Tally how many lines in the rows below contain the word "Manager", and reply with the number alone.

Saved data entries
▬▬▬

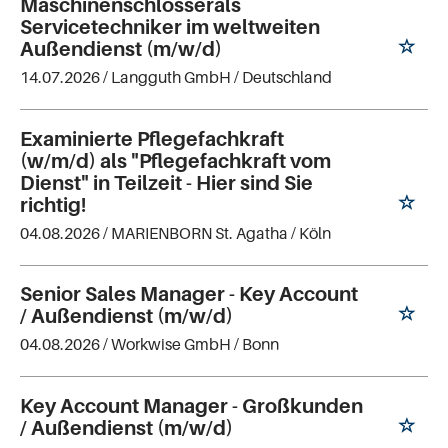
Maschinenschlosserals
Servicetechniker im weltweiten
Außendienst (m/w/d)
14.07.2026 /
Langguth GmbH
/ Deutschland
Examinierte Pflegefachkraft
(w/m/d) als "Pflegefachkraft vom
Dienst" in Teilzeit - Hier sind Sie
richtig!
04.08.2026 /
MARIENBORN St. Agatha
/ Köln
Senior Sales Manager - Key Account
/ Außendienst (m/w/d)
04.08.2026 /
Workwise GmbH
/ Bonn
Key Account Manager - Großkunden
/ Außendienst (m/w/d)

▬▬▬

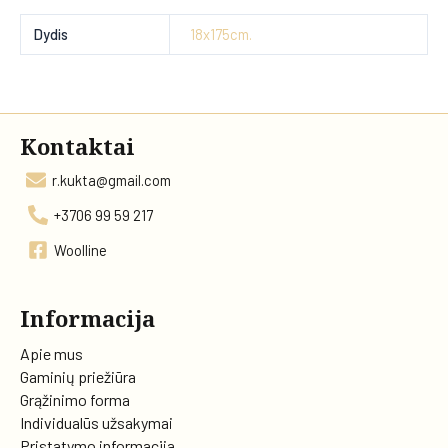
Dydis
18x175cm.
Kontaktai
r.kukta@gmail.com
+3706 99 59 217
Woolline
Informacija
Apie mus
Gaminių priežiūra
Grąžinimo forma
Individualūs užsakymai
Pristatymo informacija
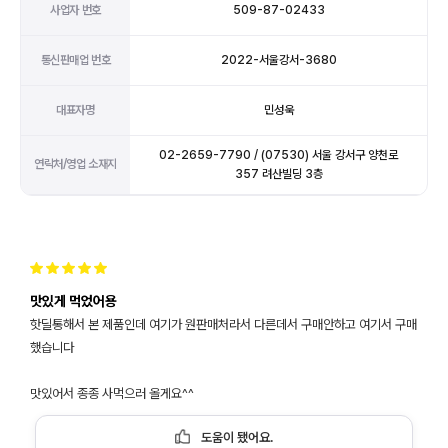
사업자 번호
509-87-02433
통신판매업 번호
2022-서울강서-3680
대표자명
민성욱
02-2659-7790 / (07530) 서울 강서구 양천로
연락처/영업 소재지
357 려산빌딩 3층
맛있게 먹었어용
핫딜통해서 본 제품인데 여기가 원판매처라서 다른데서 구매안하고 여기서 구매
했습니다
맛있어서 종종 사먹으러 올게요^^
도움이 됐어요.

▬▬▬

Result of the exercise:
2